Tuesday, February 21, 2012

Kodak imagelink HQ in the Lomad developer.

Kodak imagelink HQ is a high contrast micro-film made for automatically photographing checks and other documents in dedicated photo machines.

It is available from sellers on e-bay from time to time at a reasonable or not so reasonable price.

It has some drawbacks. High contrast and low speed two of them.
In addition it isn't perforated and it is easily scratched in the camera or in handling.
It is also very stiff and difficult to handle. It has to be taped to the takeup spool to make it work.

To use this film you have to use a camera that can use unperforated film. Some 35mm cameras and some 35mm kits for TLRs have this possibillity.

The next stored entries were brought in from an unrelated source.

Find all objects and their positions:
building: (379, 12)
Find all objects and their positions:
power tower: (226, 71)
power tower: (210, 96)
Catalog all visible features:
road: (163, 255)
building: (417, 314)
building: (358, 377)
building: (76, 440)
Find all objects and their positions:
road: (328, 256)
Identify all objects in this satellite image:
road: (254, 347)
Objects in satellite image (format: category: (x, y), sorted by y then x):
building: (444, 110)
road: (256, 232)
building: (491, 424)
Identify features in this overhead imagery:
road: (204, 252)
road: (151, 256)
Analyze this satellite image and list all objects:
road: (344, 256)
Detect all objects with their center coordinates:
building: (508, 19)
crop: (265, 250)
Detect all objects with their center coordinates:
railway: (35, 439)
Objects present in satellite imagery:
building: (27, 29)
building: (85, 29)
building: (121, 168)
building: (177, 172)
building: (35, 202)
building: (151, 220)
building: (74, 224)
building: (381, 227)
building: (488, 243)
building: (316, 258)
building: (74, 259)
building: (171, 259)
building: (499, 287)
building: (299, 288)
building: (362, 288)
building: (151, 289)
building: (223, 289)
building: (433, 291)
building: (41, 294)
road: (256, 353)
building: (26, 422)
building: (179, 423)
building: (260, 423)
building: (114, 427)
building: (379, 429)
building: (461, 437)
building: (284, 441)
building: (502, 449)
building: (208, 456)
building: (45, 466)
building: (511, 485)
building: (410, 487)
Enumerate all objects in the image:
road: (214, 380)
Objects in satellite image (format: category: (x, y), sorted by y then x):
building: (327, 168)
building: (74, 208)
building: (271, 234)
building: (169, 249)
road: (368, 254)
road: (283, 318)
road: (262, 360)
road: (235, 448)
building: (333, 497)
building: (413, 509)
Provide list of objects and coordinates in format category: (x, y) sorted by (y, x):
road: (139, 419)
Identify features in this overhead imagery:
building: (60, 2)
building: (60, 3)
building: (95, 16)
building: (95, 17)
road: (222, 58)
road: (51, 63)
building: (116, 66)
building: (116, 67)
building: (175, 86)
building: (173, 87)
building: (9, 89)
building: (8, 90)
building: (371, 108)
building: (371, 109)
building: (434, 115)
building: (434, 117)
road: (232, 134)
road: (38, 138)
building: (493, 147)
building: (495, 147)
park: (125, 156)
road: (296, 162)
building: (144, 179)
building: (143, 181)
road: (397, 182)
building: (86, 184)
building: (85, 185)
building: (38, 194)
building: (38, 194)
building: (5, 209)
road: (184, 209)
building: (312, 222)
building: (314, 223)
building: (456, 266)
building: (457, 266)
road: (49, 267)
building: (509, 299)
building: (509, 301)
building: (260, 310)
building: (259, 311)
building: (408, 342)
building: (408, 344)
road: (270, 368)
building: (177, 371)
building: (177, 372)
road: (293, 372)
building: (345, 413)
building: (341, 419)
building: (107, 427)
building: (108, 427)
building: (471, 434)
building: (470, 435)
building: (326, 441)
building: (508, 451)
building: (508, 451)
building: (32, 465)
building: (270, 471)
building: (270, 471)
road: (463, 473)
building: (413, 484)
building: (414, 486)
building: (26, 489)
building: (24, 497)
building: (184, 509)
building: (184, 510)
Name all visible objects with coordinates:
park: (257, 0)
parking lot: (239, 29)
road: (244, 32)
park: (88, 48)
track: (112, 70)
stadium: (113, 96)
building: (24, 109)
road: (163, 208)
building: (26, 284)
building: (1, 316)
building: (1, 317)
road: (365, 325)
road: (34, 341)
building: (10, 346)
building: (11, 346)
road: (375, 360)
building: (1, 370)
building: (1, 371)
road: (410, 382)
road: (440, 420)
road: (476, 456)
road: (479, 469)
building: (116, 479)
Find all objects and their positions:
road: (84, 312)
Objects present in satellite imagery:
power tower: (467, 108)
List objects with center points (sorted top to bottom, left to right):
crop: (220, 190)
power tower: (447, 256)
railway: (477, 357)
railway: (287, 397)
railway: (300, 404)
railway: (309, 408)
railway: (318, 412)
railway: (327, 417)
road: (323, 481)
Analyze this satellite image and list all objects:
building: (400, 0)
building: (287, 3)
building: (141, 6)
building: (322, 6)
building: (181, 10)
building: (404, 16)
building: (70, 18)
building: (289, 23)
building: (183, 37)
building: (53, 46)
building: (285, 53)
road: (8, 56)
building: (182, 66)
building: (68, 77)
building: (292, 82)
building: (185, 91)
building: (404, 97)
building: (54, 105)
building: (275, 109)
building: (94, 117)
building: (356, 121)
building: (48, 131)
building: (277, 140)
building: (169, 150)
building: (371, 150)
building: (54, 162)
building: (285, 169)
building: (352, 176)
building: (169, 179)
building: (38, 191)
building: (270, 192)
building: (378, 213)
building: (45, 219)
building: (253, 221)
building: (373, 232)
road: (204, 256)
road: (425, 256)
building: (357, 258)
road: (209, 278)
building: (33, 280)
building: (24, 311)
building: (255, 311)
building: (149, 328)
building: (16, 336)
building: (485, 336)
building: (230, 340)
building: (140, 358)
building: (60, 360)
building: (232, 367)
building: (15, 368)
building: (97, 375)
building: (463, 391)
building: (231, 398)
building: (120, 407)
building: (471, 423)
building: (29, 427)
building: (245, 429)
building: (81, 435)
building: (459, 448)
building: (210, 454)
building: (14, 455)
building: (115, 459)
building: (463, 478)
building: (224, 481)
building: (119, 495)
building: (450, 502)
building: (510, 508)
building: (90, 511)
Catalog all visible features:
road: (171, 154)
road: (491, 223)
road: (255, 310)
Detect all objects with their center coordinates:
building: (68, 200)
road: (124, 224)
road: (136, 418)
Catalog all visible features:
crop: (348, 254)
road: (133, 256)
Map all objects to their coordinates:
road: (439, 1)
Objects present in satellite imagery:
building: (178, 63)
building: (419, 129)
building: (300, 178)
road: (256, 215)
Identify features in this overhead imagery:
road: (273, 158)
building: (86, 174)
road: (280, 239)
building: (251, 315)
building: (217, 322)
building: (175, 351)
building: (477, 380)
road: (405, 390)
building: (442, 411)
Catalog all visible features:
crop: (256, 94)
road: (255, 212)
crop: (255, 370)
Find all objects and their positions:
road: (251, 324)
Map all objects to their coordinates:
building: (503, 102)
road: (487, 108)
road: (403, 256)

Well, what is positive about this seemingly hopeless film?
Two things:
1: Extremely sharp.
2: Extremely fine grain.

I received 10 meters of this film to experiment with a couple days ago.
Since I have a Flexaret Va with a 35mm kit, I had to test it. This camera have no sprocket wheel for film perforation, so it can use unperforated film without any modifications.

I loaded up a cassette with film and loaded the camera with it. I had to tape the film to the takeup spool to stop it from slipping out of the spool when tightening the film.
This was just as expected.

I shot the film at ISO 25 as indicated by others that had tested this kind of film.

To develop the film I selected  my LOMAD developer.
Since this is a two-bath developer with some compensating qualities this will do the job.
I developed for 5+6 minutes@22c.

The results are good. A bit high contrast, but with a long grayscale. Adjusting the scanner software to this kind of image gave me quite nice images.

To be sure to make the job for the developer as difficult as possible I shot some test images in bright sunlight on snow with objects in the sun and in the shadows.

Sample images.
Ine of the neighboring houses. The house is in the shadows, but the clouds in the sky are in bright sunlight.

My snowblower. Yes, we have plenty of snow! Note the details in the shadows in the bucket and the details in the sun-lit snow.

A 100% crop from the previous image. The limiting factor for sharpness is the lens in the camera.


  1. High quality, Lomad is a good thing that I will try someday in the color version! I succeeded to develop color at 27ºC and just for bath B, the rest was made at 16ºC, room temperature. Take a look at my blog where are more details.

  2. I've had a lot of trouble with specialty films over the years. The usual explanation was lens quality, which I'm sure is true in some cases.

    I've recently spent a lot of time testing my many slrs and found many didn't focus correctly. The split screen or cat's eye didn't agree with the film plane focus.

    The other issue I found was film position verses film thickness. Many cameras appear to have been built for a much thicker film base than is currently used, specialty films being still thinner.

    As you say, you maybe at the resolving limit of your lens. A slanted focusing target might be a worthy experiment.